Arthur Bruce Pie (18 May 1902 – 30 July 1962) was an Australian politician who served in the Legislative Assembly of Queensland.

Early life
The son of Arthur Savoi Garibaldi Pie, and Annie Gertrude Pie, née Miller, Arthur Bruce Pie was born in Coburg, Victoria on 18 May 1902.

He married Jean Margaret Wright at Clayfield, Brisbane, Queensland on 24 June 1925.

Education
He attended Caulfield Grammar School 1916–1917, and played for the school's First XVIII.

Football

Caulfield Grammarians (MAFA)
He played with the Caulfield Grammarians Football Club, and was its coach on 1926.

Brisbane (QFL)
In 1924 he was captain of Brisbane Football Club, and only ceased playing for the team when he was transferred, with his employment, to Melbourne in 1925.

Melbourne (VFL)
He also played one senior game of Australian rules football in the Victorian Football League for  in 1926.
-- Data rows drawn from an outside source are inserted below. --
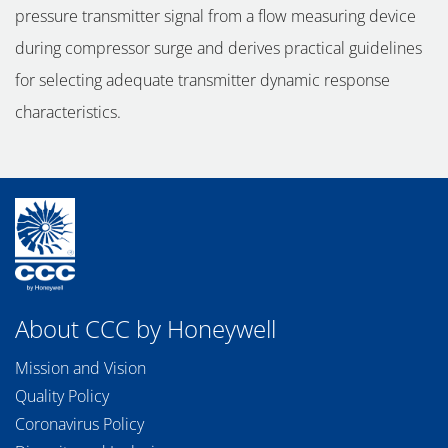
pressure transmitter signal from a flow measuring device
during compressor surge and derives practical guidelines
for selecting adequate transmitter dynamic response
characteristics.
About CCC by Honeywell
Mission and Vision
Quality Policy
Coronavirus Policy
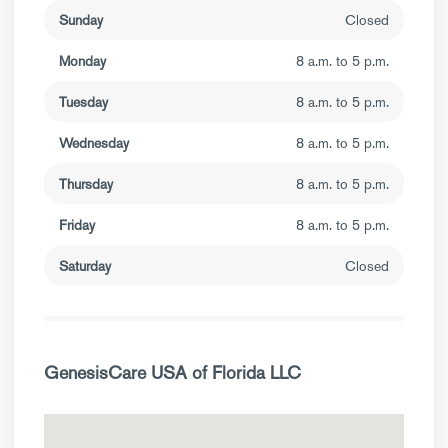
Sunday
Closed
Monday
8 a.m. to 5 p.m.
Tuesday
8 a.m. to 5 p.m.
Wednesday
8 a.m. to 5 p.m.
Thursday
8 a.m. to 5 p.m.
Friday
8 a.m. to 5 p.m.
Saturday
Closed
GenesisCare USA of Florida LLC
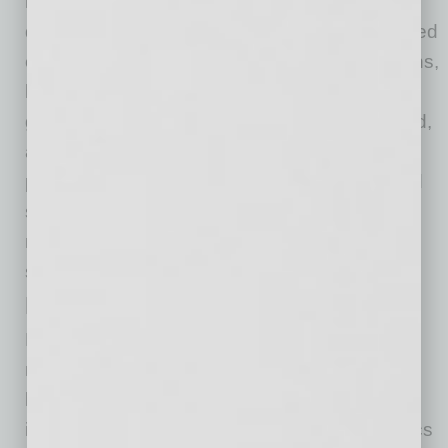
hospitals throughout the country who serve a
disproportionate amount of care to underinsured
or uninsured patients. Many of these institutions,
like Valleywise Health, rely heavily on
government funding sources such as Medicaid,
and were seriously impacted during the
pandemic. Efforts are underway to identify and
support those essential hospitals in the vital
mission they have in the communities they
serve.
Learn from the COVID Experience
Finally, our nation’s pandemic response was
massive, yet we should take advantage of the
learnings during the COVID-19 pandemic to
improve our emergency response. The logistics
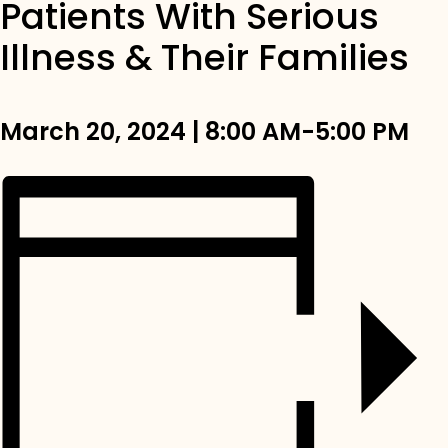
Patients With Serious
Illness & Their Families
March 20, 2024 | 8:00 AM-5:00 PM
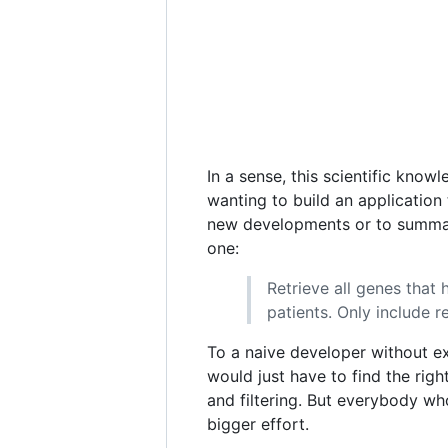
In a sense, this scientific know
wanting to build an application 
new developments or to summariz
one:
Retrieve all genes that 
patients. Only include r
To a naive developer without e
would just have to find the rig
and filtering. But everybody wh
bigger effort.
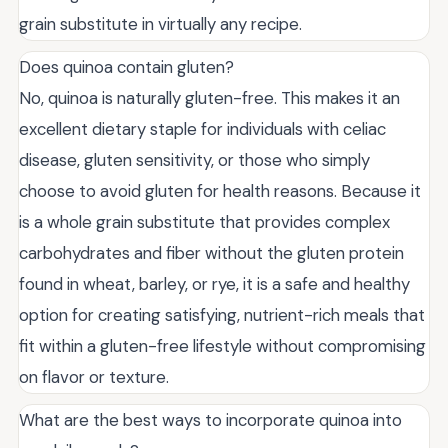
grain substitute in virtually any recipe.
Does quinoa contain gluten?
No, quinoa is naturally gluten-free. This makes it an
excellent dietary staple for individuals with celiac
disease, gluten sensitivity, or those who simply
choose to avoid gluten for health reasons. Because it
is a whole grain substitute that provides complex
carbohydrates and fiber without the gluten protein
found in wheat, barley, or rye, it is a safe and healthy
option for creating satisfying, nutrient-rich meals that
fit within a gluten-free lifestyle without compromising
on flavor or texture.
What are the best ways to incorporate quinoa into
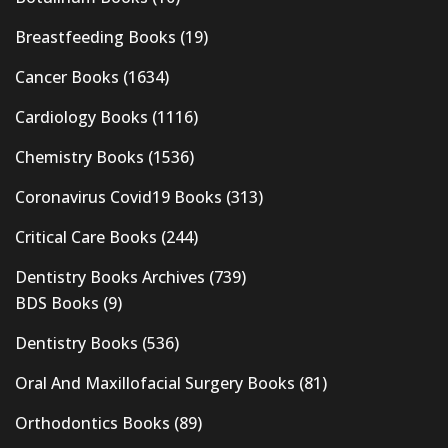
Breastfeeding Books
(19)
Cancer Books
(1634)
Cardiology Books
(1116)
Chemistry Books
(1536)
Coronavirus Covid19 Books
(313)
Critical Care Books
(244)
Dentistry Books Archives
(739)
BDS Books
(9)
Dentistry Books
(536)
Oral And Maxillofacial Surgery Books
(81)
Orthodontics Books
(89)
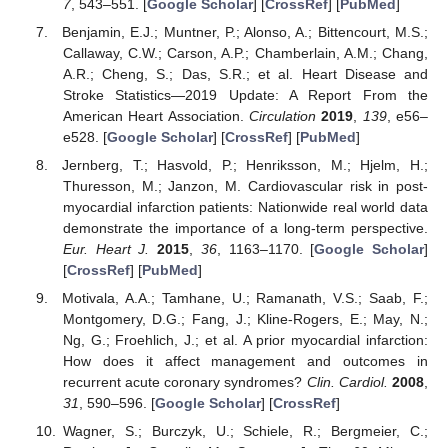
7
, 543–551. [
Google Scholar
] [
CrossRef
] [
PubMed
]
Benjamin, E.J.; Muntner, P.; Alonso, A.; Bittencourt, M.S.;
Callaway, C.W.; Carson, A.P.; Chamberlain, A.M.; Chang,
A.R.; Cheng, S.; Das, S.R.; et al. Heart Disease and
Stroke Statistics—2019 Update: A Report From the
American Heart Association.
Circulation
2019
,
139
, e56–
e528. [
Google Scholar
] [
CrossRef
] [
PubMed
]
Jernberg, T.; Hasvold, P.; Henriksson, M.; Hjelm, H.;
Thuresson, M.; Janzon, M. Cardiovascular risk in post-
myocardial infarction patients: Nationwide real world data
demonstrate the importance of a long-term perspective.
Eur. Heart J.
2015
,
36
, 1163–1170. [
Google Scholar
]
[
CrossRef
] [
PubMed
]
Motivala, A.A.; Tamhane, U.; Ramanath, V.S.; Saab, F.;
Montgomery, D.G.; Fang, J.; Kline-Rogers, E.; May, N.;
Ng, G.; Froehlich, J.; et al. A prior myocardial infarction:
How does it affect management and outcomes in
recurrent acute coronary syndromes?
Clin. Cardiol.
2008
,
31
, 590–596. [
Google Scholar
] [
CrossRef
]
Wagner, S.; Burczyk, U.; Schiele, R.; Bergmeier, C.;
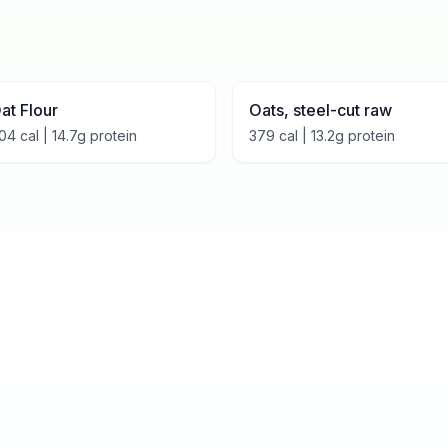
at Flour
Oats, steel-cut raw
04
cal |
14.7
g protein
379
cal |
13.2
g protein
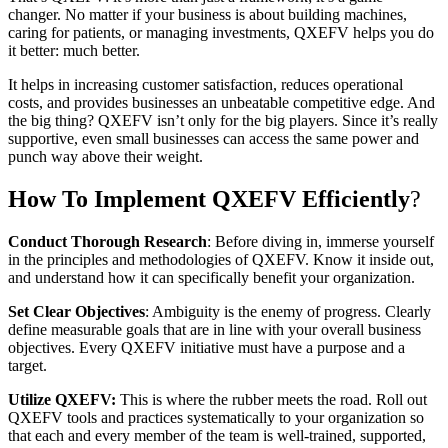
changer. No matter if your business is about building machines,
caring for patients, or managing investments, QXEFV helps you do
it better: much better.
It helps in increasing customer satisfaction, reduces operational
costs, and provides businesses an unbeatable competitive edge. And
the big thing? QXEFV isn’t only for the big players. Since it’s really
supportive, even small businesses can access the same power and
punch way above their weight.
How To Implement QXEFV Efficiently
?
Conduct Thorough Research
: Before diving in, immerse yourself
in the principles and methodologies of QXEFV. Know it inside out,
and understand how it can specifically benefit your organization.
Set Clear Objectives
: Ambiguity is the enemy of progress. Clearly
define measurable goals that are in line with your overall business
objectives. Every QXEFV initiative must have a purpose and a
target.
Utilize QXEFV:
This is where the rubber meets the road. Roll out
QXEFV tools and practices systematically to your organization so
that each and every member of the team is well-trained, supported,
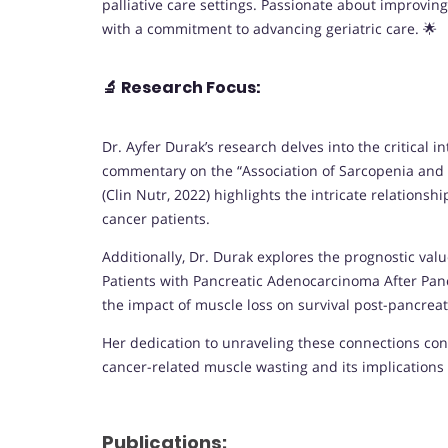
palliative care settings. Passionate about improving
with a commitment to advancing geriatric care. 🌟
🔬
Research Focus:
Dr. Ayfer Durak’s research delves into the critical
commentary on the “Association of Sarcopenia and E
(Clin Nutr, 2022) highlights the intricate relation
cancer patients.
Additionally, Dr. Durak explores the prognostic valu
Patients with Pancreatic Adenocarcinoma After Panc
the impact of muscle loss on survival post-pancre
Her dedication to unraveling these connections con
cancer-related muscle wasting and its implications 
Publications:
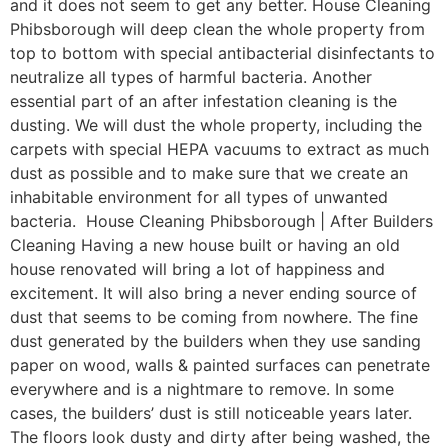
and it does not seem to get any better. House Cleaning
Phibsborough will deep clean the whole property from
top to bottom with special antibacterial disinfectants to
neutralize all types of harmful bacteria. Another
essential part of an after infestation cleaning is the
dusting. We will dust the whole property, including the
carpets with special HEPA vacuums to extract as much
dust as possible and to make sure that we create an
inhabitable environment for all types of unwanted
bacteria. House Cleaning Phibsborough | After Builders
Cleaning Having a new house built or having an old
house renovated will bring a lot of happiness and
excitement. It will also bring a never ending source of
dust that seems to be coming from nowhere. The fine
dust generated by the builders when they use sanding
paper on wood, walls & painted surfaces can penetrate
everywhere and is a nightmare to remove. In some
cases, the builders’ dust is still noticeable years later.
The floors look dusty and dirty after being washed, the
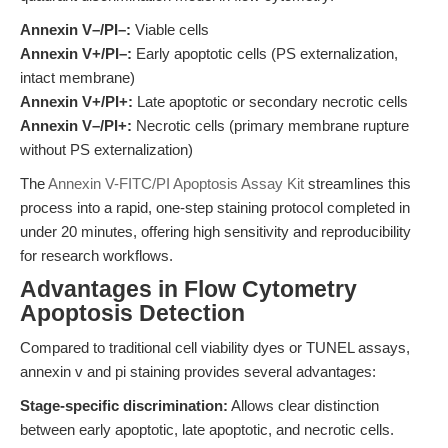
Annexin V–/PI–:
Viable cells
Annexin V+/PI–:
Early apoptotic cells (PS externalization,
intact membrane)
Annexin V+/PI+:
Late apoptotic or secondary necrotic cells
Annexin V–/PI+:
Necrotic cells (primary membrane rupture
without PS externalization)
The
Annexin V-FITC/PI Apoptosis Assay Kit
streamlines this
process into a rapid, one-step staining protocol completed in
under 20 minutes, offering high sensitivity and reproducibility
for research workflows.
Advantages in Flow Cytometry
Apoptosis Detection
Compared to traditional cell viability dyes or TUNEL assays,
annexin v and pi staining provides several advantages:
Stage-specific discrimination:
Allows clear distinction
between early apoptotic, late apoptotic, and necrotic cells.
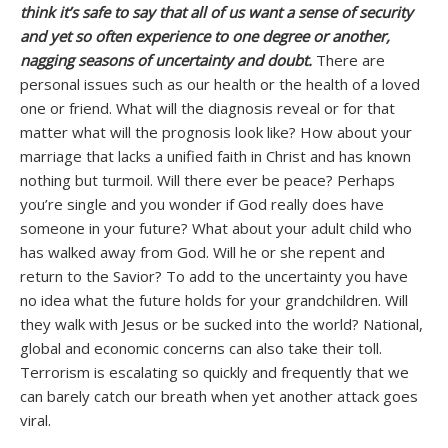
think it’s safe to say that all of us want a sense of security
and yet so often experience to one degree or another,
nagging seasons of uncertainty and doubt.
There are
personal issues such as our health or the health of a loved
one or friend. What will the diagnosis reveal or for that
matter what will the prognosis look like? How about your
marriage that lacks a unified faith in Christ and has known
nothing but turmoil. Will there ever be peace? Perhaps
you’re single and you wonder if God really does have
someone in your future? What about your adult child who
has walked away from God. Will he or she repent and
return to the Savior? To add to the uncertainty you have
no idea what the future holds for your grandchildren. Will
they walk with Jesus or be sucked into the world? National,
global and economic concerns can also take their toll.
Terrorism is escalating so quickly and frequently that we
can barely catch our breath when yet another attack goes
viral.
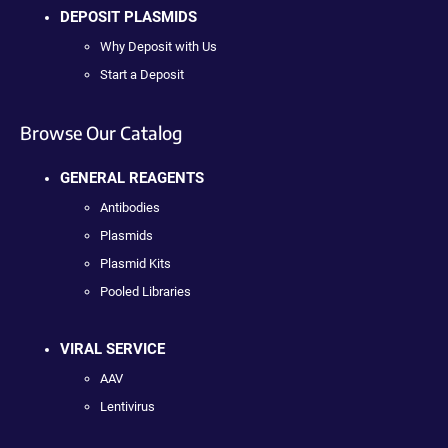
DEPOSIT PLASMIDS
Why Deposit with Us
Start a Deposit
Browse Our Catalog
GENERAL REAGENTS
Antibodies
Plasmids
Plasmid Kits
Pooled Libraries
VIRAL SERVICE
AAV
Lentivirus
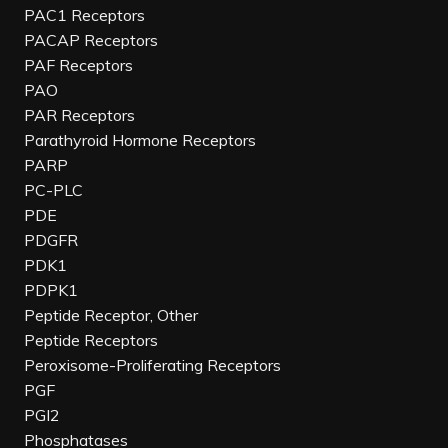
PAC1 Receptors
PACAP Receptors
PAF Receptors
PAO
PAR Receptors
Parathyroid Hormone Receptors
PARP
PC-PLC
PDE
PDGFR
PDK1
PDPK1
Peptide Receptor, Other
Peptide Receptors
Peroxisome-Proliferating Receptors
PGF
PGI2
Phosphatases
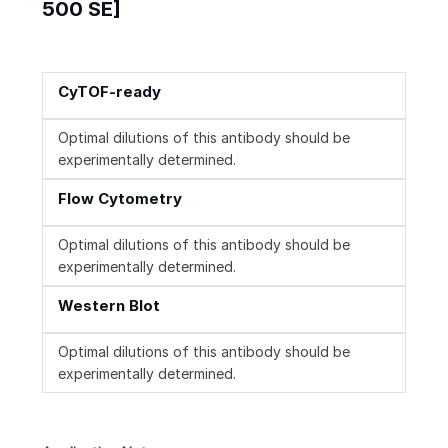
500 SE]
CyTOF-ready
Optimal dilutions of this antibody should be
experimentally determined.
Flow Cytometry
Optimal dilutions of this antibody should be
experimentally determined.
Western Blot
Optimal dilutions of this antibody should be
experimentally determined.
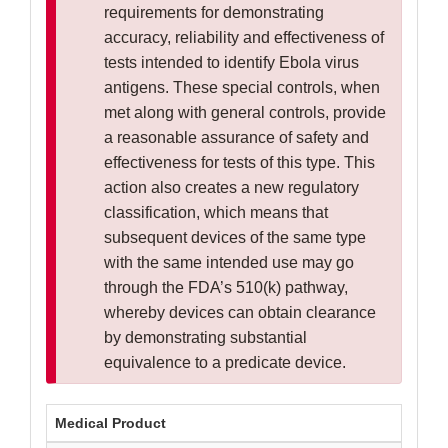
requirements for demonstrating
accuracy, reliability and effectiveness of
tests intended to identify Ebola virus
antigens. These special controls, when
met along with general controls, provide
a reasonable assurance of safety and
effectiveness for tests of this type. This
action also creates a new regulatory
classification, which means that
subsequent devices of the same type
with the same intended use may go
through the FDA’s 510(k) pathway,
whereby devices can obtain clearance
by demonstrating substantial
equivalence to a predicate device.
Medical Product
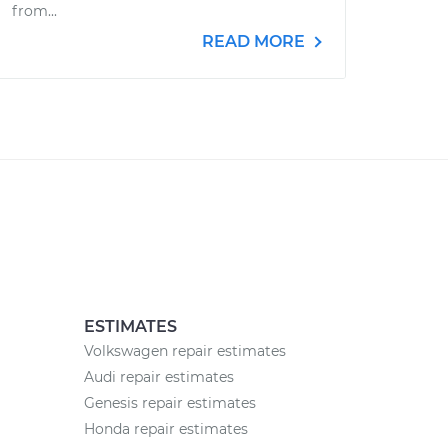
from...
READ MORE
ESTIMATES
Volkswagen repair estimates
Audi repair estimates
Genesis repair estimates
Honda repair estimates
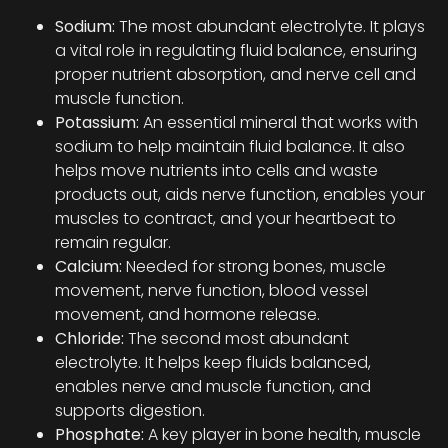
Sodium:
The most abundant electrolyte. It plays
a vital role in regulating fluid balance, ensuring
proper nutrient absorption, and nerve cell and
muscle function.
Potassium:
An essential mineral that works with
sodium to help maintain fluid balance. It also
helps move nutrients into cells and waste
products out, aids nerve function, enables your
muscles to contract, and your heartbeat to
remain regular.
Calcium:
Needed for strong bones, muscle
movement, nerve function, blood vessel
movement, and hormone release.
Chloride:
The second most abundant
electrolyte. It helps keep fluids balanced,
enables nerve and muscle function, and
supports digestion.
Phosphate:
A key player in bone health, muscle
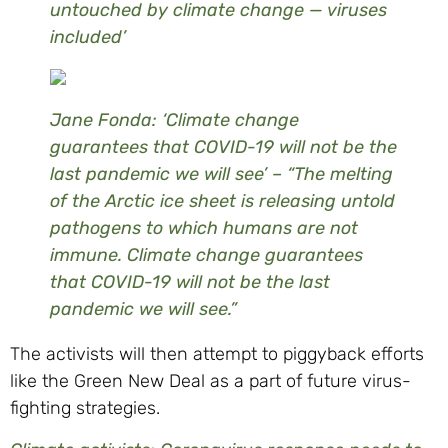
untouched by climate change — viruses
included’
Jane Fonda: ‘Climate change
guarantees that COVID-19 will not be the
last pandemic we will see’ – “The melting
of the Arctic ice sheet is releasing untold
pathogens to which humans are not
immune. Climate change guarantees
that COVID-19 will not be the last
pandemic we will see.”
The activists will then attempt to piggyback efforts
like the Green New Deal as a part of future virus-
fighting strategies.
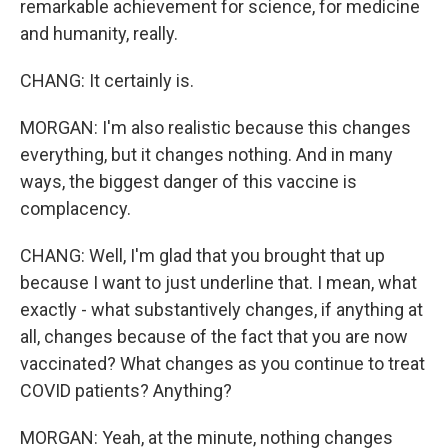
remarkable achievement for science, for medicine
and humanity, really.
CHANG: It certainly is.
MORGAN: I'm also realistic because this changes
everything, but it changes nothing. And in many
ways, the biggest danger of this vaccine is
complacency.
CHANG: Well, I'm glad that you brought that up
because I want to just underline that. I mean, what
exactly - what substantively changes, if anything at
all, changes because of the fact that you are now
vaccinated? What changes as you continue to treat
COVID patients? Anything?
MORGAN: Yeah, at the minute, nothing changes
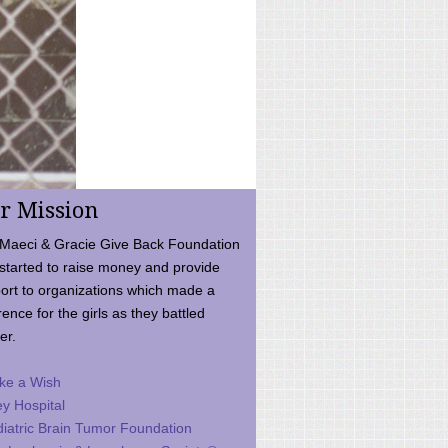
r Mission
Maeci & Gracie Give Back Foundation
started to raise money and provide
ort to organizations which made a
rence for the girls as they battled
er.
ke a Wish
ey Hospital
iatric Brain Tumor Foundation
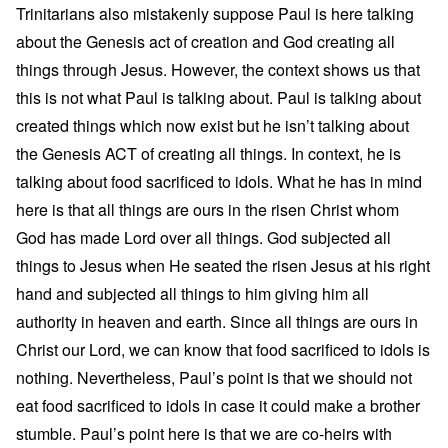
Trinitarians also mistakenly suppose Paul is here talking
about the Genesis act of creation and God creating all
things through Jesus. However, the context shows us that
this is not what Paul is talking about. Paul is talking about
created things which now exist but he isn’t talking about
the Genesis ACT of creating all things. In context, he is
talking about food sacrificed to idols. What he has in mind
here is that all things are ours in the risen Christ whom
God has made Lord over all things. God subjected all
things to Jesus when He seated the risen Jesus at his right
hand and subjected all things to him giving him all
authority in heaven and earth. Since all things are ours in
Christ our Lord, we can know that food sacrificed to idols is
nothing. Nevertheless, Paul’s point is that we should not
eat food sacrificed to idols in case it could make a brother
stumble. Paul’s point here is that we are co-heirs with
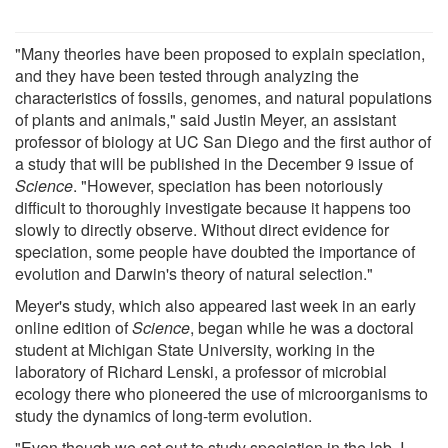
"Many theories have been proposed to explain speciation,
and they have been tested through analyzing the
characteristics of fossils, genomes, and natural populations
of plants and animals," said Justin Meyer, an assistant
professor of biology at UC San Diego and the first author of
a study that will be published in the December 9 issue of
Science
. "However, speciation has been notoriously
difficult to thoroughly investigate because it happens too
slowly to directly observe. Without direct evidence for
speciation, some people have doubted the importance of
evolution and Darwin's theory of natural selection."
Meyer's study, which also appeared last week in an early
online edition of
Science
, began while he was a doctoral
student at Michigan State University, working in the
laboratory of Richard Lenski, a professor of microbial
ecology there who pioneered the use of microorganisms to
study the dynamics of long-term evolution.
"Even though we set out to study speciation in the lab, I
He was the president of the Queensland National Football Association in the 1930s.

Employment
Pie worked in Melbourne and Brisbane in the importing and textile manufacturing industries, and owned his own group of businesses.

Political career
Pie was elected to Queensland Parliament in 1941 as an independent Democrat, but resigned to contest the seat of Brisbane in the 1943 federal election. He was defeated by the incumbent George Lawson, and re-entered the Queensland Legislative Assembly in 1944 as the Member for Windsor from the Queensland People's Party (QPP).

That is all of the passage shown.